→ Task description: A single number is needed: how many lines of the data hold the word "起信論一心二門大意".

→ Exercise material:

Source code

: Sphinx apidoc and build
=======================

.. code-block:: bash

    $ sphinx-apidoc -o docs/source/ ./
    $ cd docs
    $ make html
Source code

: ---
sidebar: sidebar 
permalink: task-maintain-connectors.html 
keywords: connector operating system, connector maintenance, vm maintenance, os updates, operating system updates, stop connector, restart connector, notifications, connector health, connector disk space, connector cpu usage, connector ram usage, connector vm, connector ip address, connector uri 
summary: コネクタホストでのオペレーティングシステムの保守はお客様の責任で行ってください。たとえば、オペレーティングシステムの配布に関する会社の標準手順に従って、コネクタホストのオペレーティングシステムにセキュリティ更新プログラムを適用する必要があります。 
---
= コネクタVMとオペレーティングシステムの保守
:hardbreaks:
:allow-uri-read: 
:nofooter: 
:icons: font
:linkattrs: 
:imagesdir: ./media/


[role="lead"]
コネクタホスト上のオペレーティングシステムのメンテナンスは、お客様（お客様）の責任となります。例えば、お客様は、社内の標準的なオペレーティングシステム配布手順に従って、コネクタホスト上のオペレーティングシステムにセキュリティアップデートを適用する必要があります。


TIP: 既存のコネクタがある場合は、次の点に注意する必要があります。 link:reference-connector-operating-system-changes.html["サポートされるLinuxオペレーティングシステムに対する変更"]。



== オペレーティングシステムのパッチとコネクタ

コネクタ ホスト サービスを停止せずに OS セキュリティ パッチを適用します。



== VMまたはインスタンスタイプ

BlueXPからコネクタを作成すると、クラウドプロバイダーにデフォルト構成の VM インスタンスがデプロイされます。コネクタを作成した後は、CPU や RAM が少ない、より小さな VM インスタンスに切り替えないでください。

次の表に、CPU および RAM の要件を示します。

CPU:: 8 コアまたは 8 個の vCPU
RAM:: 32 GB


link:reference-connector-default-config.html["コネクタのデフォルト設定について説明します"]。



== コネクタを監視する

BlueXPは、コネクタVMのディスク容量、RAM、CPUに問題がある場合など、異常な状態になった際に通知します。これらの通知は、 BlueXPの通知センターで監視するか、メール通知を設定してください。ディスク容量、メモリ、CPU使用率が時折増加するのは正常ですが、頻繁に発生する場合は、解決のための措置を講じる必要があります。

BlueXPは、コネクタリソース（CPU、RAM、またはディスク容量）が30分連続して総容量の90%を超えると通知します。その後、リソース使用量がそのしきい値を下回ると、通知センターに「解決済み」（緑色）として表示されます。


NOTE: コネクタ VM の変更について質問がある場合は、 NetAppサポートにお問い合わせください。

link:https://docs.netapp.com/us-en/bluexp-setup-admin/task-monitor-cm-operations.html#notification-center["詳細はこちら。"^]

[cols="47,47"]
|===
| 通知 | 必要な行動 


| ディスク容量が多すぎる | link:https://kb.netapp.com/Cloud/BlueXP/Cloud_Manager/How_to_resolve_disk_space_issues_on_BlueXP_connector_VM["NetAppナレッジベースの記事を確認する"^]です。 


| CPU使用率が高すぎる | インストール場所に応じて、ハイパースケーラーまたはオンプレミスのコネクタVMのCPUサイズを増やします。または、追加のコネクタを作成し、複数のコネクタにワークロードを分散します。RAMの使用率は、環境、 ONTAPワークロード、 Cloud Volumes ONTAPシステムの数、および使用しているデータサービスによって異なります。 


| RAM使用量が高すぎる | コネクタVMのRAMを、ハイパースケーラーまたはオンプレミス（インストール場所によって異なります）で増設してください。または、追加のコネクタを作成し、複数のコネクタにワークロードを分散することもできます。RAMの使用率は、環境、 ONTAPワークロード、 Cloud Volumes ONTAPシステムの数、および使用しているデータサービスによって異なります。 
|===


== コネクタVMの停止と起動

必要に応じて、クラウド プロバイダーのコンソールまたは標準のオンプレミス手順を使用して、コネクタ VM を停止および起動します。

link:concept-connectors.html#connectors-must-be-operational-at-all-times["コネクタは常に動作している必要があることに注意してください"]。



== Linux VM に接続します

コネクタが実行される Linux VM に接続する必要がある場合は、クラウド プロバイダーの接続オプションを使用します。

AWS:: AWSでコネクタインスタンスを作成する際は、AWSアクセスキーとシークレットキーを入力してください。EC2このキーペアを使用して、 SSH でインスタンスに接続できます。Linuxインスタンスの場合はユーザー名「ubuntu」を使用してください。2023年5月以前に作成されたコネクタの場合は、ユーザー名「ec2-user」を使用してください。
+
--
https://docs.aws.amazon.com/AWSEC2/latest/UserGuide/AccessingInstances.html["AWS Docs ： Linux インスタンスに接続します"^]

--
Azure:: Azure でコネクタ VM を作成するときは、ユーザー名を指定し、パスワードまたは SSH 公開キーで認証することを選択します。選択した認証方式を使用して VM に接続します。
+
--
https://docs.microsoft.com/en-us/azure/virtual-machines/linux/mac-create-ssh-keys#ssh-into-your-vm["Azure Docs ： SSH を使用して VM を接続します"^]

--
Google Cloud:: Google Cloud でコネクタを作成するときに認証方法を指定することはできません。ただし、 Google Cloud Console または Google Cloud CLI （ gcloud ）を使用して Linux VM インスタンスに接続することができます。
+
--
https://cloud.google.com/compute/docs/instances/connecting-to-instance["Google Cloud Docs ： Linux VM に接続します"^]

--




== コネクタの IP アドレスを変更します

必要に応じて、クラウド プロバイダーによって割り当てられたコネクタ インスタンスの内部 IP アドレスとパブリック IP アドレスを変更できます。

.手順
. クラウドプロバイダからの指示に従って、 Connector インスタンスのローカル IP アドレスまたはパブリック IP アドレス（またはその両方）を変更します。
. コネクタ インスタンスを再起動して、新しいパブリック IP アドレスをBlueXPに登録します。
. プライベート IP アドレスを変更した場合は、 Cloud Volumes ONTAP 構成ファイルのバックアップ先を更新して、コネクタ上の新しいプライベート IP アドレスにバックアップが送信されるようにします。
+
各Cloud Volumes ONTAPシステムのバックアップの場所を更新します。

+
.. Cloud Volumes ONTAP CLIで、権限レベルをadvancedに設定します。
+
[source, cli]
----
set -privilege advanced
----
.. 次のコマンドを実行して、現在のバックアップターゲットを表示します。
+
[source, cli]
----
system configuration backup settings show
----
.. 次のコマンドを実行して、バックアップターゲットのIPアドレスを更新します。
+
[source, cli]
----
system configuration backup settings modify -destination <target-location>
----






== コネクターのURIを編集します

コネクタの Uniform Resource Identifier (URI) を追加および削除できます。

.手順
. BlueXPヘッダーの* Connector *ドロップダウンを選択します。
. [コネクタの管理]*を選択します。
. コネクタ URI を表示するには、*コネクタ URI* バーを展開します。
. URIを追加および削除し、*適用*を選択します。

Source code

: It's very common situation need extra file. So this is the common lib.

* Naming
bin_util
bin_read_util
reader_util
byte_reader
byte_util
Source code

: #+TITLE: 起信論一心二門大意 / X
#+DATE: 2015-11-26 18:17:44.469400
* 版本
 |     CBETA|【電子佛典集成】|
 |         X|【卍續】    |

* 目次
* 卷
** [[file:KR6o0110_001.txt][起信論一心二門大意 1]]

→ Written response: 2